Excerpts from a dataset
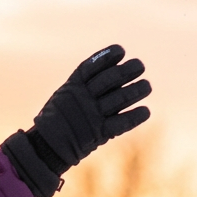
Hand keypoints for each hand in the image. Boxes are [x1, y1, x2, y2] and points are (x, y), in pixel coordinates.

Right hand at [1, 45, 150, 196]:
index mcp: (73, 87)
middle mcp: (83, 99)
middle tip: (140, 65)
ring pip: (118, 99)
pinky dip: (134, 117)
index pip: (91, 67)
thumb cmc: (59, 120)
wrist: (49, 146)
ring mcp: (91, 115)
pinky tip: (146, 111)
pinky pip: (120, 123)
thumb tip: (108, 74)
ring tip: (147, 85)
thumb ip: (82, 86)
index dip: (106, 57)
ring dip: (135, 91)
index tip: (121, 50)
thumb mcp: (65, 97)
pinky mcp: (99, 133)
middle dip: (126, 71)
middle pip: (108, 80)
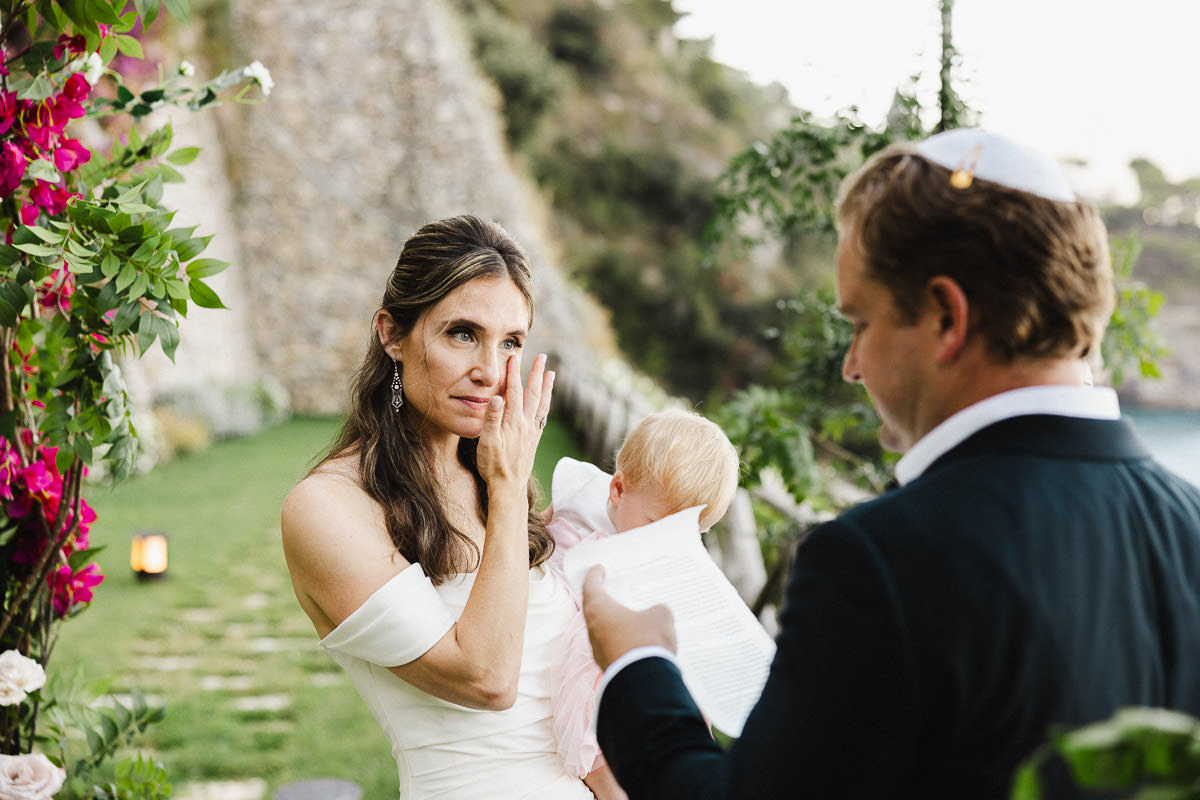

- Task directions
Restate every record exactly, please; do not copy the pictures.

- Output of the task
Hand keypoints for each hand in the image. Boxes are [x1, y1, x2, y2] and points are (x, y), in pixel coordinates.

Right hand at [1, 45, 150, 196]:
index mcp: (73, 87)
middle mcp: (83, 99)
middle tip: (140, 65)
ring pip: (118, 99)
pinky dip: (134, 117)
index pip: (91, 67)
thumb cmc: (59, 120)
wrist: (49, 146)
ring mcp: (91, 115)
pinky tip: (146, 111)
pinky pip: (120, 123)
thumb tip: (108, 74)
ring tip: (147, 85)
thumb ip: (82, 86)
index dip: (106, 57)
ring dip: (135, 91)
index tip: (121, 50)
thumb mcp: (65, 97)
pinky mcp: (99, 133)
middle dip: (126, 71)
middle pip: (108, 80)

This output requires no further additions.